We still have a problem: we technically have to check this constraint for every \(g \in G\). For large groups, this is still too slow.

The authors utilize a fundamental property of group theory: Generators. You don’t need to check every element of a group; you only need to check the generating set \(S\). If a function is invariant to the generators, it is invariant to the whole group.

Logic of group generators.

Crucially, for any finite group, the size of the generating set is small: \(|S| \leq \log_2(|G|)\). This provides an exponential reduction in complexity.
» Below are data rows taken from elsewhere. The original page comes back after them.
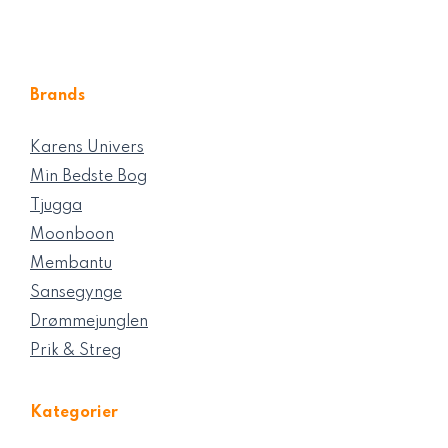
Brands
Karens Univers
Min Bedste Bog
Tjugga
Moonboon
Membantu
Sansegynge
Drømmejunglen
Prik & Streg
Kategorier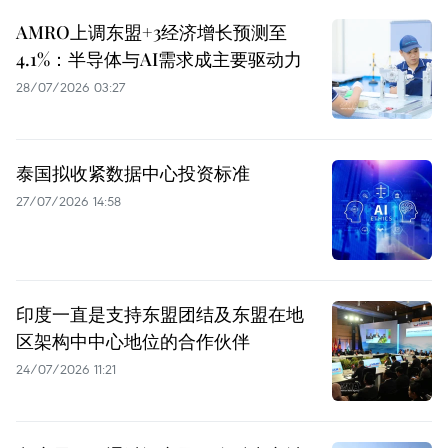
AMRO上调东盟+3经济增长预测至
4.1%：半导体与AI需求成主要驱动力
28/07/2026 03:27
泰国拟收紧数据中心投资标准
27/07/2026 14:58
印度一直是支持东盟团结及东盟在地
区架构中中心地位的合作伙伴
24/07/2026 11:21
We went from checking \(d!\) constraints to roughly \(\log(d!)\) constraints.

The Algorithm: Spec-Avg

The resulting algorithm is elegant and surprisingly simple. It effectively “truncates” the infinite series of eigenfunctions at a certain frequency \(D\) (based on sample size \(n\)) and solves a Quadratic Program for each frequency.

Here is the step-by-step process:

  1. Unconstrained Estimation: First, compute a naive estimate of the coefficients \(\widetilde{f}_{\lambda, \ell}\) based on the data. This is just a weighted sum of the eigenfunctions evaluated at the data points. Empirical estimation of coefficients.

  2. Projection (The Correction): We effectively take this naive estimate and “project” it onto the space of invariant functions. We find the closest coefficients \(\widehat{f}_{\lambda, \ell}\) to our naive estimate that satisfy the symmetry constraints. Optimization problem for coefficients.

Because the constraints are linear, this optimization problem has a closed-form solution. We don’t need to run a gradient descent loop; we can just compute it using matrix operations.

Closed-form solution for coefficients.

  1. Reconstruction: Finally, we sum up the corrected coefficients to get our invariant estimator \(\widehat{f}(x)\). Final estimator reconstruction.

Does It Work? The Experiments

Theory is good, but does it hold up in practice? The authors tested the Spec-Avg algorithm against standard Kernel Ridge Regression (KRR) on a high-dimensional Torus with sign-invariance symmetries.

Exact Invariance

First, they measured the Invariance Discrepancy (ID)—a metric of how much the model violates the symmetry.

Definition of Invariance Discrepancy.

As shown in Figure 1 below, standard KRR (the colored lines) fails to achieve exact invariance. The discrepancy decreases as we add data, but it never hits zero. In contrast, Spec-Avg is mathematically guaranteed to have an ID of exactly 0 (not plotted because it would just be a flat line at the bottom).

Figure 1: Invariance Discrepancy vs Samples.

Generalization Performance

Crucially, enforcing this exact invariance does not hurt the model’s ability to learn. The authors proved theoretically that Spec-Avg achieves the same optimal convergence rate as standard methods: \(\mathcal{O}(n^{-\alpha/(1+\alpha)})\).

Figure 2 confirms this empirically. The test error for Spec-Avg (solid lines) decreases at the same rate as KRR (shaded regions). You get the benefit of exact physics compliance without paying a penalty in accuracy.

Figure 2: Test Error vs Samples.

Conclusion

The contribution of this paper is significant for the field of Geometric Deep Learning. It proves that we do not need to enumerate every possible symmetry transformation to learn invariant functions.

By shifting the perspective from the spatial domain to the spectral domain, the authors converted a computationally intractable problem (summing over a massive group) into a manageable set of linear constraints solvable in polynomial time.

Key Takeaways:

  1. Polynomial Time: This is the first algorithm to achieve exact invariance for kernels in time polynomial in \(n\), \(d\), and \(\log|G|\).
  2. No Statistical Trade-off: The method converges to the true function just as fast as non-invariant methods.
  3. Generators are Key: Using the generating set of a group is the secret to avoiding the curse of dimensionality in group size.

For students and practitioners, this work opens the door to more rigorous machine learning applications in physics and chemistry, where “mostly invariant” just isn’t good enough.